What happens when a Communist regime falls and the entire society must be remade? The new Romanian capitalism by the well-known sociologist and former political insider, Vladimir Pasti tries to provide some answers, mostly by mixing a heterodox form of Marxism and elite theory. The focus is on the ruling classes. Published in 2006, the book is useful if the reader is interested in how the elite remade in the 1990s sees itself (a bit like the Avengers of capitalism), but it doesn`t offer a good explanation for Romania`s many social changes since 1989.
Vladimir Pasti's work argues that the transition from Communism to capitalism involved a redefinition and a transfer of property. This situation made the local political elite highly influential in the 1990s and early 2000s, a context which was ending.

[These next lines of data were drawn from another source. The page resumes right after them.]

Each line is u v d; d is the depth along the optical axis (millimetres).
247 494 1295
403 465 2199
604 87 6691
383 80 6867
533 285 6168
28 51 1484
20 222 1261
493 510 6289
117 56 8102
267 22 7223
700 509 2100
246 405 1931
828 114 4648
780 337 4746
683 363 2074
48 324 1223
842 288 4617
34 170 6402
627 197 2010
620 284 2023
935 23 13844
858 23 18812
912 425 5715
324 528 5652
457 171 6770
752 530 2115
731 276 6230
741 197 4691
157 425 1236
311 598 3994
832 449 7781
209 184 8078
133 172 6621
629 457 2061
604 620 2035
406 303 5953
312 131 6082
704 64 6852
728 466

At that time, Romania was a new member of NATO and was close to joining the European Union. According to The new Romanian capitalism, the new priority should have been welfare, prosperity, in cooperation with global capitalism, a goal which previous attempts to modernize failed to achieve.
The analysis leads to confusion. The reader of The new Romanian capitalism is left wondering whether the major source of change, for Romania, is the mode of production (capitalism), elite`s composition and decisions or the international system. Sometimes, in Vladimir Pasti's work, the local elites have a large freedom to choose, other times, they do not. The issue of political, economic, and social costs of these major options deserved a better treatment, at least because it explains a cause of domestic conflict.
The elites and classes are not very well defined either. In The new Romanian capitalism, we meet the political group, the administration, the national capital, two small bourgeoisies (one private and internationalized, the other local and state-related), international capitalism, the intellectuals, and the rest of the society (workers, peasants etc.). Vladimir Pasti`s message that the corrupt transfer of property towards the former managerial elite by the politicians was the essence of transition and unavoidable is not convincing and lacks a deep analysis. As other works have shown, there is variation in post-communist trajectories, and Marxist writers have a bewildering tendency to invent classes and political orientations to fit their conclusions.
To achieve prosperity, Vladimir Pasti argued that it was required that the political struggles about corruption, and the post-communist elites should end. This didn`t happen because transition was more complex than a property transfer, involving a wider moral, institutional, social, and cultural process. History is always moving, and it is difficult to control change and the ruling classes, and the society are more diverse now than the book foresaw. With all these taken into consideration, the new Romanian capitalism should be read as a historical document, reflecting a tow-down view of the changes in the last three decades and it may help us understand the predicament of today.